Wynarka is a very small town in South Australia 120 km southeast of Adelaide on the Karoonda Highway (B55) and Loxton railway line in the Murray Mallee. Wynarka lies within the District Council of Karoonda East Murray.

==Founding==
The government town of Wynarka was proclaimed on 9 January 1913 on land in the cadastral unit of the Hundred of Hooper located to the immediate south of the Wynarka Railway Station on the Loxton railway line.

==Boundaries==
The locality's boundaries were created on 11 November 1999 and includes the site of the government town of Wynarka which is located in its approximate centre.
The current boundaries of Wynarka include the former locality of Kulde, the next railway station towards Tailem Bend, named after the local Aboriginal word for "brothers".

==Etymology==
The name Wynarka is from an Aboriginal word meaning a strayer.

==2015 deaths==

On 15 July 2015, the remains of a young child in a suitcase were discovered near the side of the Karoonda Highway near Wynarka.
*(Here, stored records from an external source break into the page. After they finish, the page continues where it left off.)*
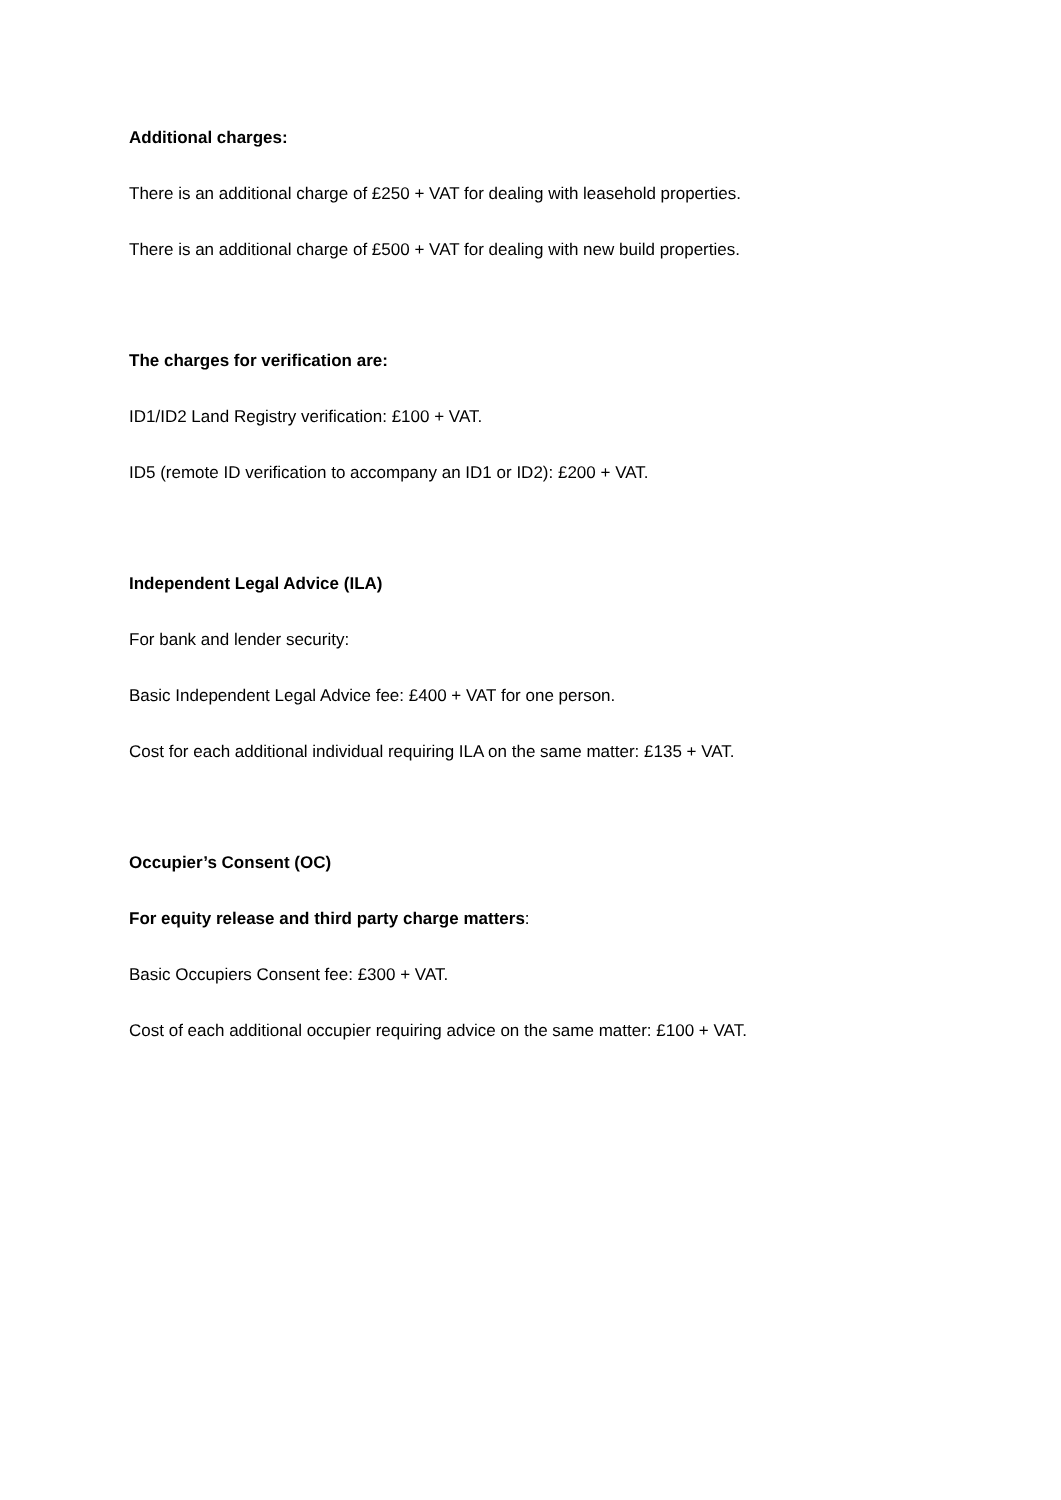Additional charges:
There is an additional charge of £250 + VAT for dealing with leasehold properties.
There is an additional charge of £500 + VAT for dealing with new build properties.
The charges for verification are:
ID1/ID2 Land Registry verification: £100 + VAT.
ID5 (remote ID verification to accompany an ID1 or ID2): £200 + VAT.
Independent Legal Advice (ILA)
For bank and lender security:
Basic Independent Legal Advice fee: £400 + VAT for one person.
Cost for each additional individual requiring ILA on the same matter: £135 + VAT.
Occupier’s Consent (OC)
For equity release and third party charge matters:
Basic Occupiers Consent fee: £300 + VAT.
Cost of each additional occupier requiring advice on the same matter: £100 + VAT.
The child was not identified until October as having been Khandalyce Kiara Pearce who had been reported missing with her mother from extended family in Alice Springs in 2009. Her mother's body had been found but not identified in 2010 in the Belanglo State Forest in New South Wales and is also believed to have been murdered.

==Population==
The 2016 Australian census which was conducted in August 2016 reports that Wynarka had a population of 76 people.